Another way to put into perspective the potential effect of removing the increased tax base is to compare the potential tax on land capital gains with the rental income from the land in order to estimate the time it would take to compensate for the loss of the increased base if the capital gains tax were fully integrated into the price of the land. The number of years varies by state, but is over four years depending on national average rental rates and estimated tax burden. In states with larger urban areas, it would take longer to pay capital gains tax because the value of land increases much faster than rental rates in cash, as non-agricultural uses increase. raise land prices. In the center of the country, the range extends from about three years to six years for paying the tax.
To minimize the impact of onerous capital gains taxes, farmers and ranchers use a grossed-up base, which resets the asset value base during intergenerational transfers. Capital gains taxes are based on the change in the value of an asset, such as farmland, livestock, or timber, when that asset is sold. Assuming a very likely capital gains tax rate of 20%, without mark-up, it is estimated that the tax burden on farmers and ranchers inheriting cropland would be significantly higher than the cash rental income generated on the land. agricultural. In the case of most farms, capital gains tax would take several years of rental income to pay off the tax liability.
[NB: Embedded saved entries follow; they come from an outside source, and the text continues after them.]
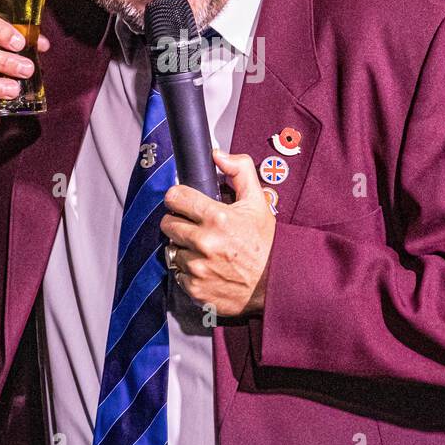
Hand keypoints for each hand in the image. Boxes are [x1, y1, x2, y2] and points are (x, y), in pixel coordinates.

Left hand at [159, 149, 276, 317]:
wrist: (276, 284)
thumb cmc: (265, 243)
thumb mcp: (258, 202)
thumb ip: (240, 171)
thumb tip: (218, 155)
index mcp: (217, 218)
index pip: (175, 197)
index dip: (178, 198)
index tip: (183, 202)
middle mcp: (204, 242)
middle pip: (168, 224)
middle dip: (179, 222)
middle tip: (195, 227)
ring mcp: (197, 267)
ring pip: (172, 249)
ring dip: (184, 248)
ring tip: (203, 250)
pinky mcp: (195, 288)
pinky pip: (177, 273)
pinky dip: (187, 271)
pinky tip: (205, 268)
Heirs faced with these taxes would incur high costs for the sale of the land, thus increasing costs for everyone in the market. If an estate is passed on with debts, the family may not be able to meet the tax liability. To protect these family farms and minimize the impact of taxes on capital gains, it is important that the farms have continued access to a premium base. The elimination of the strengthened base to generate more federal revenue endangers the livelihoods of American family farms and the economic sustainability of those family farms in the long term.